__Data listing__
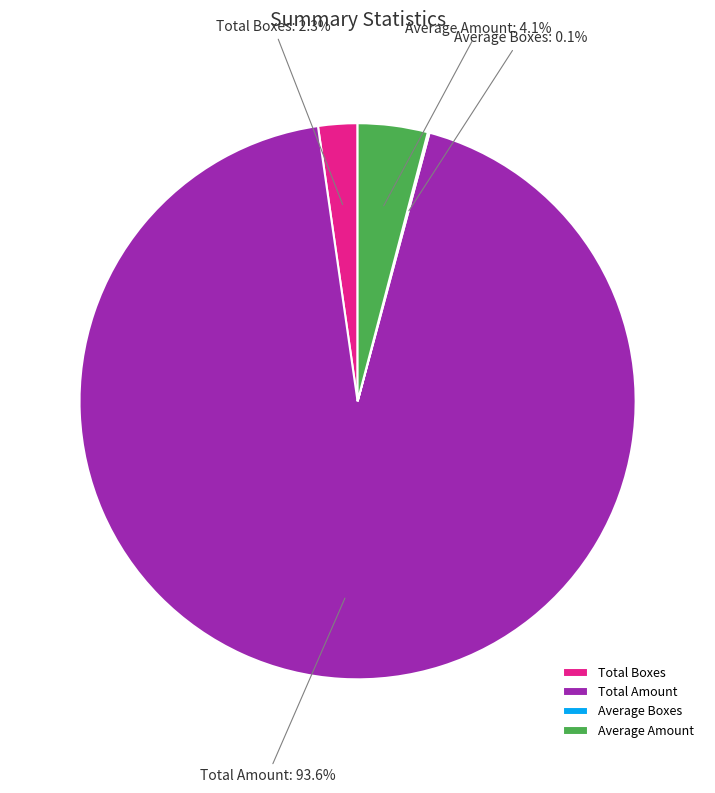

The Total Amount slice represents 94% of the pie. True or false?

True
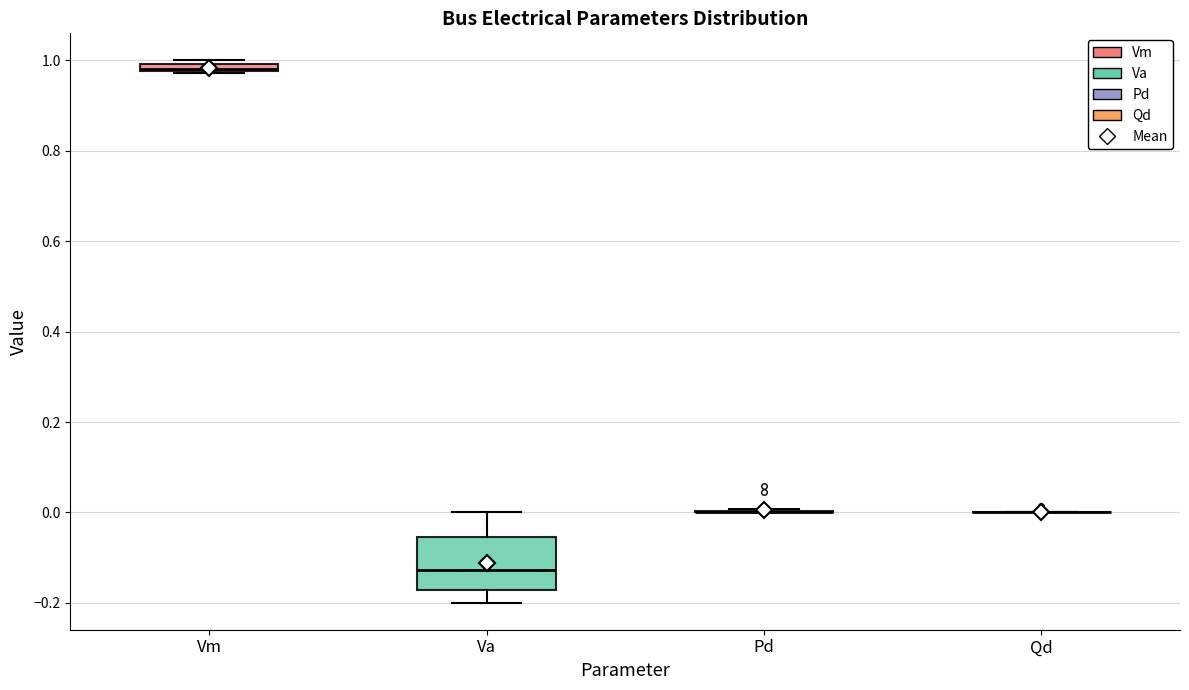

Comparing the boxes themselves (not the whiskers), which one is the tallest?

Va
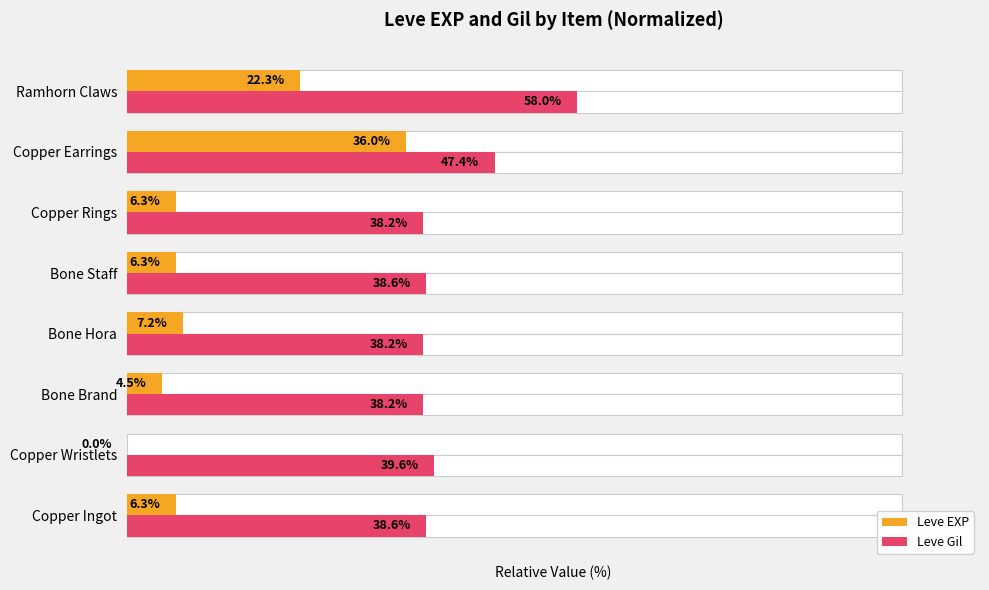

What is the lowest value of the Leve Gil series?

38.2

==

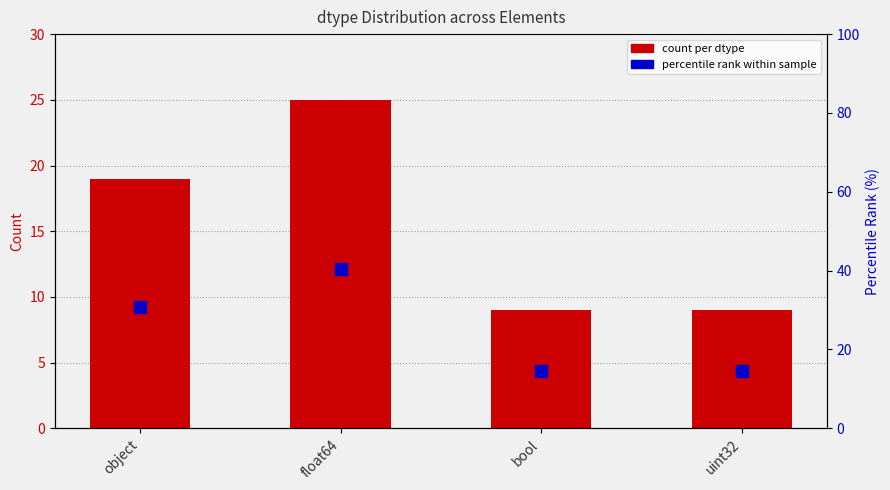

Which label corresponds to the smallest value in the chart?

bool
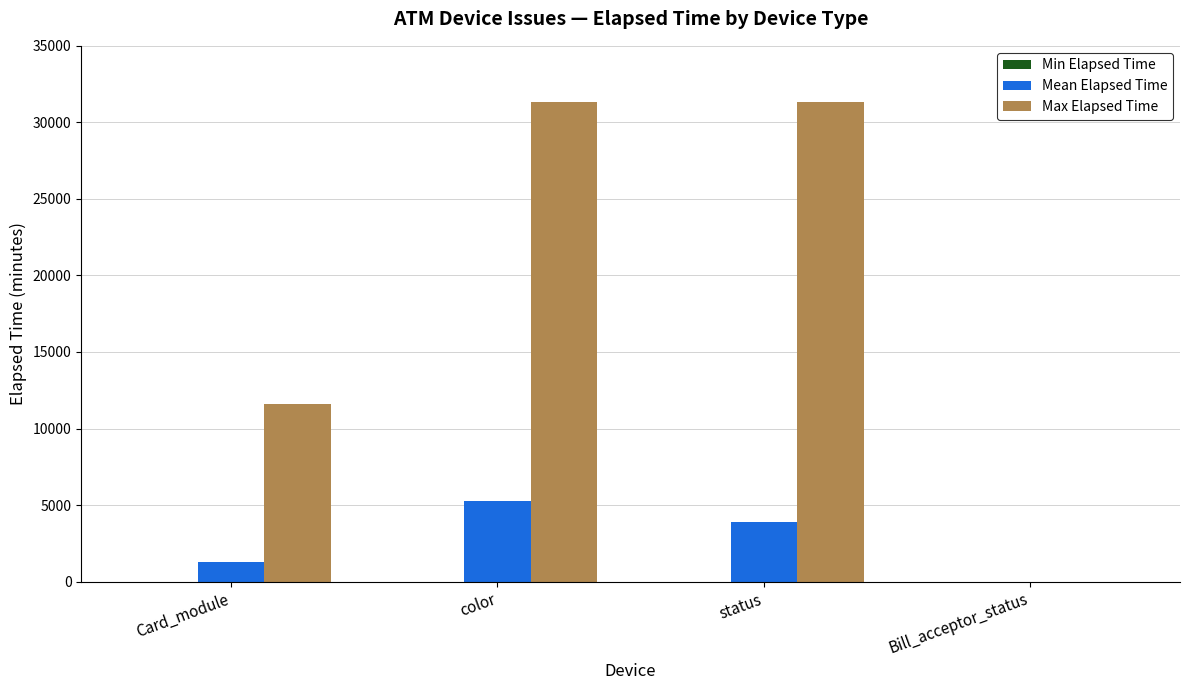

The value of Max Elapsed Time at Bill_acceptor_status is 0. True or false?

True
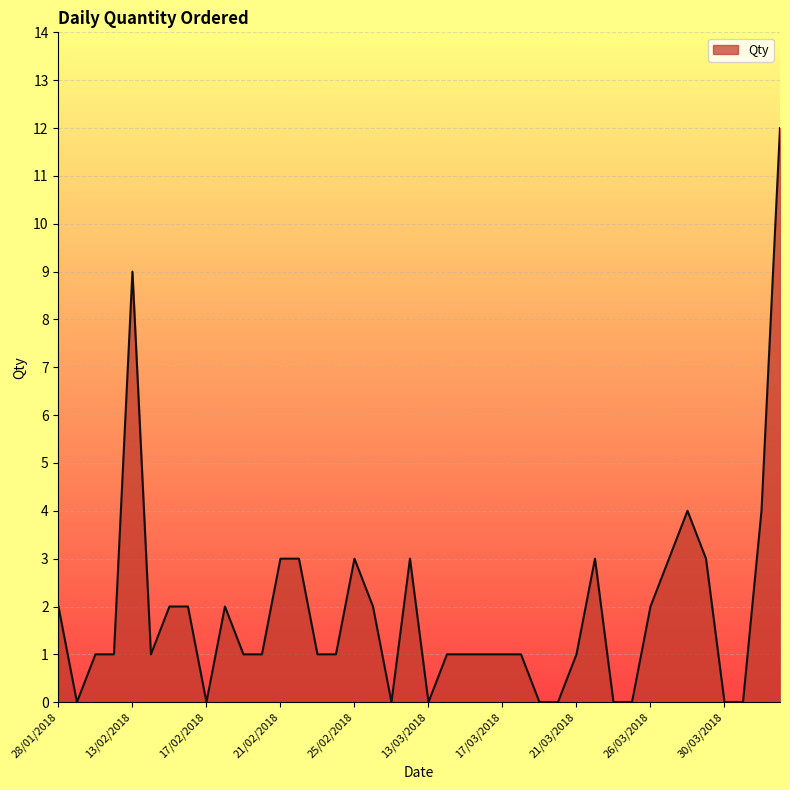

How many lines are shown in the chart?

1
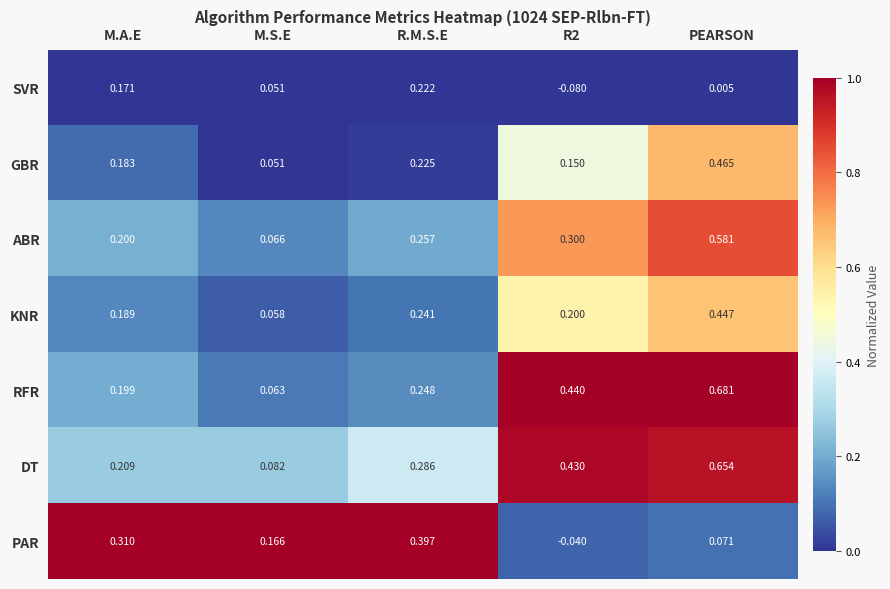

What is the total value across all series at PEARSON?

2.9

...

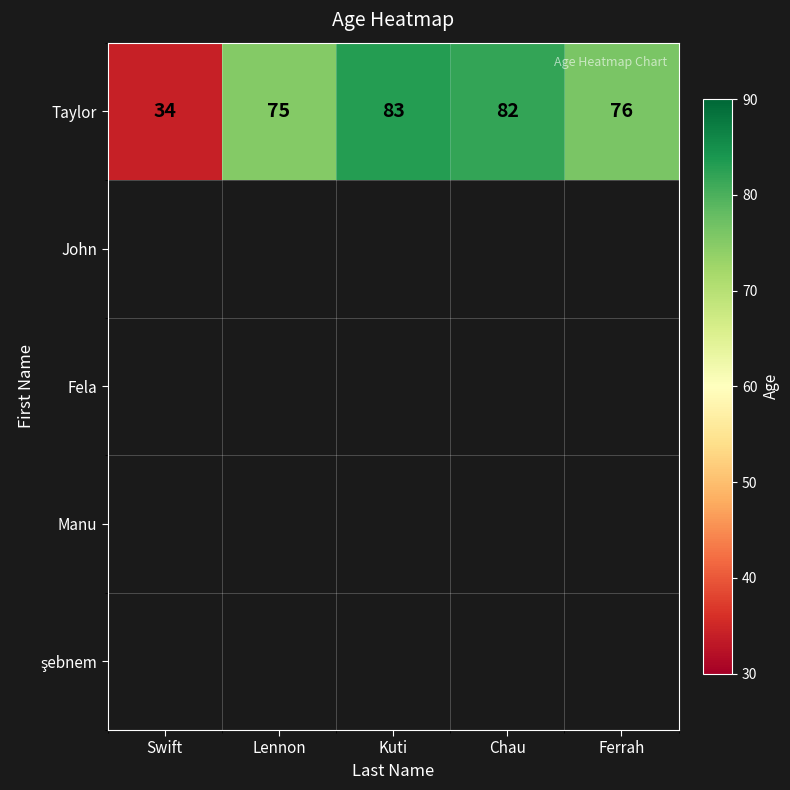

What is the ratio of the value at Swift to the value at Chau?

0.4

__Job item__
Locate each line in the three blocks above that contains the string "series" and copy it out in full. Case counts.

__Your response__
What is the lowest value of the Leve Gil series?
What is the total value across all series at PEARSON?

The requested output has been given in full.